Set down all of the entries word for word, omitting the images they contain.

[MATERIAL FOR THIS TASK]

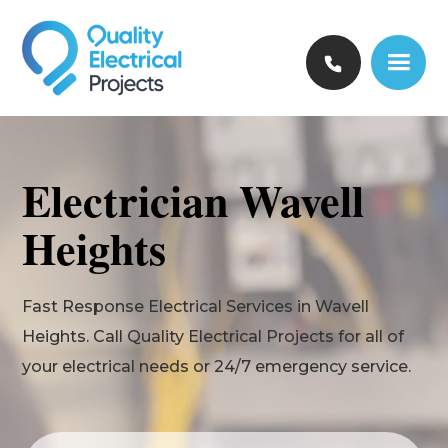
Electrician Wavell
Heights
Fast Response Electrical Services in Wavell
Heights. Call Quality Electrical Projects for all of
your electrical needs or 24/7 emergency service.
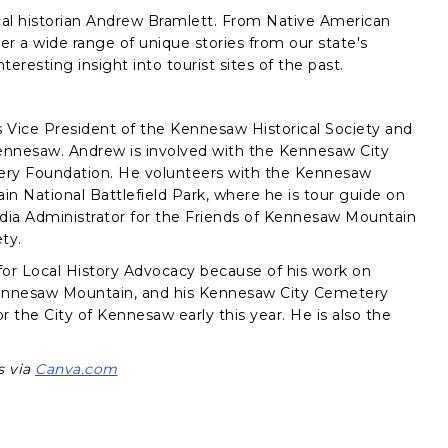
local historian Andrew Bramlett. From Native American
er a wide range of unique stories from our state's
teresting insight into tourist sites of the past.
is Vice President of the Kennesaw Historical Society and
ennesaw. Andrew is involved with the Kennesaw City
y Foundation. He volunteers with the Kennesaw
 National Battlefield Park, where he is tour guide on
edia Administrator for the Friends of Kennesaw Mountain
ety.
for Local History Advocacy because of his work on
 Kennesaw Mountain, and his Kennesaw City Cemetery
the City of Kennesaw early this year. He is also the
s via
Canva.com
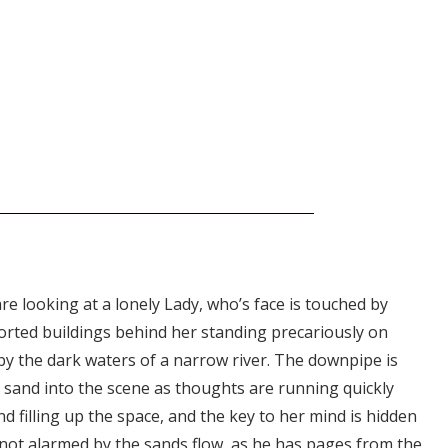
are looking at a lonely Lady, who’s face is touched by
orted buildings behind her standing precariously on
y the dark waters of a narrow river. The downpipe is
and into the scene as thoughts are running quickly
 filling up the space, and the key to her mind is hidden
 is not alarmed by the sands flow, as he has pages from the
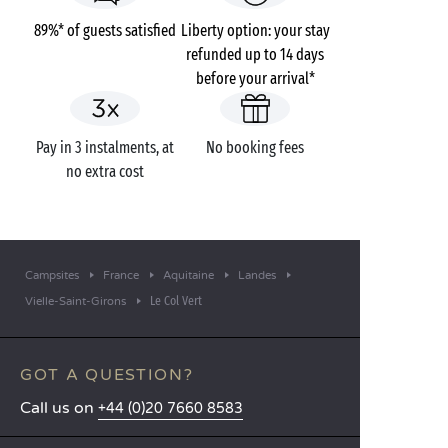
89%* of guests satisfied
Liberty option: your stay
refunded up to 14 days
before your arrival*
Pay in 3 instalments, at
No booking fees
no extra cost
Campsites
France
Aquitaine
Landes
Le Col Vert
Vielle-Saint-Girons
GOT A QUESTION?
Call us on
+44 (0)20 7660 8583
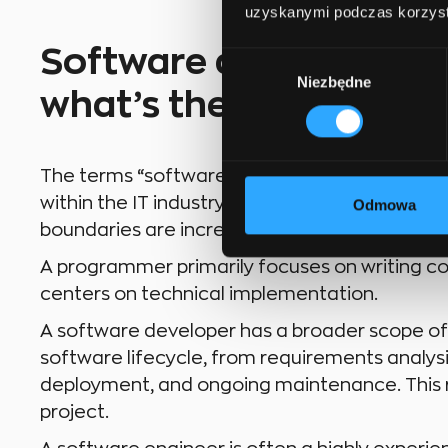
uzyskanymi podczas korzysta
Software developer, p
Wybór
Niezbędne
zgody
what’s the difference?
The terms “software developer” and “progra
within the IT industry, there are subtle differe
Odmowa
boundaries are increasingly blurred, it is helpf
A programmer primarily focuses on writing cod
centers on technical implementation.
A software developer has a broader scope of re
software lifecycle, from requirements analysi
deployment, and ongoing maintenance. This ro
project.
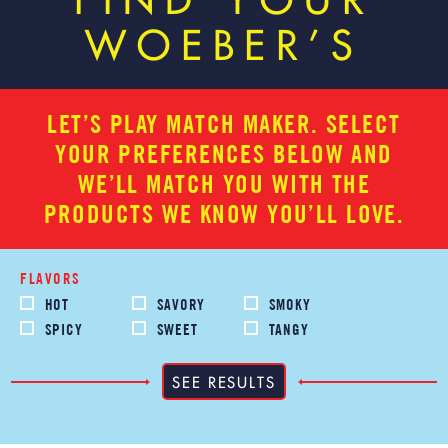
FIND YOUR
WOEBER’S
LET’S PLAY MATCH MAKER. SELECT
YOUR PREFERENCES BELOW AND
WE’LL MATCH YOU WITH THE
PRODUCTS WE KNOW YOU’LL LOVE.
FLAVORS
HOT
SAVORY
SMOKY
SPICY
SWEET
TANGY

[/MATERIAL FOR THIS TASK]

_EXERCISE RESULT_.
Electrician Wavell
Heights
Fast Response Electrical Services in Wavell
Heights. Call Quality Electrical Projects for all of
your electrical needs or 24/7 emergency service.
local historian Andrew Bramlett. From Native American
er a wide range of unique stories from our state's
teresting insight into tourist sites of the past.
is Vice President of the Kennesaw Historical Society and
ennesaw. Andrew is involved with the Kennesaw City
y Foundation. He volunteers with the Kennesaw
 National Battlefield Park, where he is tour guide on
edia Administrator for the Friends of Kennesaw Mountain
ety.
for Local History Advocacy because of his work on
 Kennesaw Mountain, and his Kennesaw City Cemetery
the City of Kennesaw early this year. He is also the
s via
Canva.com
are looking at a lonely Lady, who’s face is touched by
orted buildings behind her standing precariously on
y the dark waters of a narrow river. The downpipe is
and into the scene as thoughts are running quickly
 filling up the space, and the key to her mind is hidden
 is not alarmed by the sands flow, as he has pages from the
89%* of guests satisfied
Liberty option: your stay
refunded up to 14 days
before your arrival*
Pay in 3 instalments, at
No booking fees
no extra cost
Campsites
France
Aquitaine
Landes
Le Col Vert
Vielle-Saint-Girons
GOT A QUESTION?
Call us on
+44 (0)20 7660 8583
uzyskanymi podczas korzysta
Software developer, p
Wybór
Niezbędne
zgody
what’s the difference?
The terms “software developer” and “progra
within the IT industry, there are subtle differe
Odmowa
boundaries are increasingly blurred, it is helpf
A programmer primarily focuses on writing cod
centers on technical implementation.
A software developer has a broader scope of re
software lifecycle, from requirements analysi
deployment, and ongoing maintenance. This ro
project.
FIND YOUR
WOEBER’S
LET’S PLAY MATCH MAKER. SELECT
YOUR PREFERENCES BELOW AND
WE’LL MATCH YOU WITH THE
PRODUCTS WE KNOW YOU’LL LOVE.
FLAVORS
HOT
SAVORY
SMOKY
SPICY
SWEET
TANGY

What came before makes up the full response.